§ **Task statement**
Every entry below should be printed exactly.

§ **Extracted data**
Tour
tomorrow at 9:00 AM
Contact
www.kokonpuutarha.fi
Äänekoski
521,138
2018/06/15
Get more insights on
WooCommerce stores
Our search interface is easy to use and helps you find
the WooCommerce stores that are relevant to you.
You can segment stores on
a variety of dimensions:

§ **Your response**
Tour
tomorrow at 9:00 AM
Contact
www.kokonpuutarha.fi
Äänekoski
521,138
2018/06/15
Get more insights on
WooCommerce stores
Our search interface is easy to use and helps you find
the WooCommerce stores that are relevant to you.
You can segment stores on
a variety of dimensions:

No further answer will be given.